**Your goal:**
Collect every line of the records that contains the string "Default". Case counts.

**Study material:**
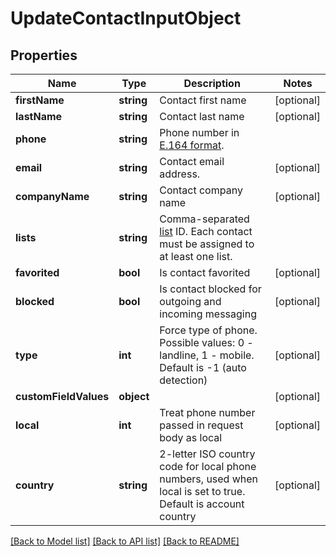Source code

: # UpdateContactInputObject

## Properties
Name | Type | Description | Notes
------------ | ------------- | ------------- | -------------
**firstName** | **string** | Contact first name | [optional] 
**lastName** | **string** | Contact last name | [optional] 
**phone** | **string** | Phone number in [E.164 format](https://en.wikipedia.org/wiki/E.164). | 
**email** | **string** | Contact email address. | [optional] 
**companyName** | **string** | Contact company name | [optional] 
**lists** | **string** | Comma-separated [list](http://docs.textmagictesting.com/#section/Lists) ID. Each contact must be assigned to at least one list. | 
**favorited** | **bool** | Is contact favorited | [optional] 
**blocked** | **bool** | Is contact blocked for outgoing and incoming messaging | [optional] 
**type** | **int** | Force type of phone. Possible values: 0 - landline, 1 - mobile. Default is -1 (auto detection) | [optional] 
**customFieldValues** | **object** |  | [optional] 
**local** | **int** | Treat phone number passed in request body as local | [optional] 
**country** | **string** | 2-letter ISO country code for local phone numbers, used when local is  set to true. Default is account country | [optional] 

[[Back to Model list]](../README.md#documentation-for-models) [[Back to API list]](../README.md#documentation-for-api-endpoints) [[Back to README]](../README.md)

**Exercise response:**
**type** | **int** | Force type of phone. Possible values: 0 - landline, 1 - mobile. Default is -1 (auto detection) | [optional] 
**country** | **string** | 2-letter ISO country code for local phone numbers, used when local is  set to true. Default is account country | [optional] 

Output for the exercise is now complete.